A core psychological deficit in attachment has long been postulated as an etiologic factor in antisocial behavior (
76) but could also be the mechanism for the heterotypic continuity reported here. Poor attachment has been associated with the inability to form and maintain stable adult relationships with partners, children, peers, and co-workers. This could certainly explain the pervasive dysfunction in women with histories of adolescent antisocial behavior. Most of the studies on the effects of attachment are cross-sectional, use self-report delinquency measures, and have been done on males, but several (
77–
79) have studied female adolescents and reported that attachment difficulties are associated with antisocial behavior. We clearly need to investigate the developmental effect of poor attachment as a factor in adverse adult outcomes.
The second possible mechanism explaining heterotypic continuity is interference with normal adolescent development. This derailment may occur because antisocial behavior prevents girls from learning the social and psychological skills needed for adulthood, or because antisocial conduct may expose girls to situations in which each behavioral choice leads to further deviance. There are no data with which to test this hypothesis, but prospective studies of development in girls with other types of problems, such as early puberty, histories of institutionalization, or depression (
80–
83), indicate that such experiences can derail normal development and lead to multiple poor outcomes in adulthood. We need to collect detailed longitudinal data from antisocial females about the impact of their behaviors on their daily lives. To determine whether antisocial deviance has a uniquely deleterious effect on development, comparison data should also be collected from normal girls and girls with other psychiatric disorders.

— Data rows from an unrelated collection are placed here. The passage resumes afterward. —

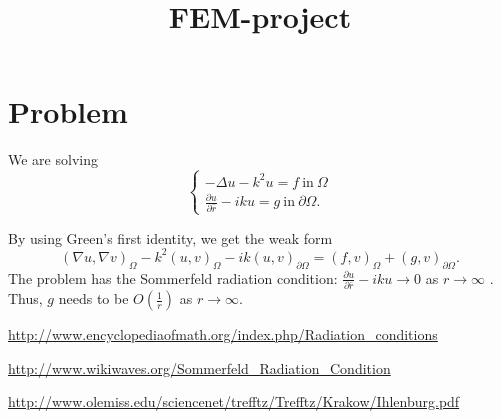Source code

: \documentclass[a4paper,12pt]{article}
\begin{document}
\title{FEM-project}
\author{}
\date{}
\maketitle
\section*{Problem}
We are solving \[ \begin{cases}
-\Delta u - k^2 u = f \ \mathrm{in} \ \Omega \\ \frac{\partial u}{\partial \bar{r}} - iku = g \ \mathrm{in} \ \partial \Omega.
\end{cases} \]

By using Green's first identity, we get the weak form \begin{equation*}
(\nabla u, \nabla v)_{\Omega} - k^2(u, v)_{\Omega} - ik(u, v)_{\partial \Omega} = (f, v)_{\Omega} + (g, v)_{\partial \Omega}.
\end{equation*} The problem has the Sommerfeld radiation condition: $\frac{\partial u}{\partial \bar{r}} - iku \rightarrow 0$ as $r \rightarrow \infty$ \cite{eom} \cite{wikiwaves}. Thus, $g$ needs to be $O(\frac{1}{r})$ as $r \rightarrow \infty$.

\begin{thebibliography}{9}

\url{http://www.encyclopediaofmath.org/index.php/Radiation_conditions}

\url{http://www.wikiwaves.org/Sommerfeld_Radiation_Condition}

\url{http://www.olemiss.edu/sciencenet/trefftz/Trefftz/Krakow/Ihlenburg.pdf}

\end{thebibliography}
\end{document}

Directions for Future Research
In spite of these limitations, this review establishes that female antisocial behavior has important individual and societal consequences. The studies reviewed here suggest that if we do a 10-year follow-up on Jennifer, described at the beginning of this article, we are likely to find that she has not graduated from high school, has had multiple, unstable relationships, is using drugs and alcohol, uses aggression to solve conflicts, has received psychiatric and social services, has been in jail, and has had difficulties caring for her children. Our understanding of the developmental trajectories of antisocial girls and women is so limited, however, that as policy makers or clinicians, we do not know how to prevent or treat such outcomes.
Several lines of research should be developed to resolve these issues. In all types of studies, particular emphasis should be placed on including antisocial females from nonwhite populations, and comparison data should be collected not only from normal females but from psychiatric groups as well. The first type of further research needed is phenomenological studies of antisocial girls and women. This would allow us to assess the validity of our current diagnostic criteria for conduct disorder in girls (
20) as well as identify variables in adolescence that may have long-term prognostic value, such as aggression, psychiatric comorbidity, and type of delinquent behavior. Second, we need cross-sectional studies of the rates of prefrontal lobe dysfunction and poor attachment in antisocial females to determine whether these are important factors in the trajectories to adult pathology. Third, the next generation of longitudinal studies on antisocial adolescent girls should be designed with multiple data collection points, should track subgroups of antisocial girls with potentially different prognoses, and should assess brain and psychological changes over time. Data from these three types of studies will give us the knowledge necessary to develop treatment and secondary prevention strategies for girls like Jennifer.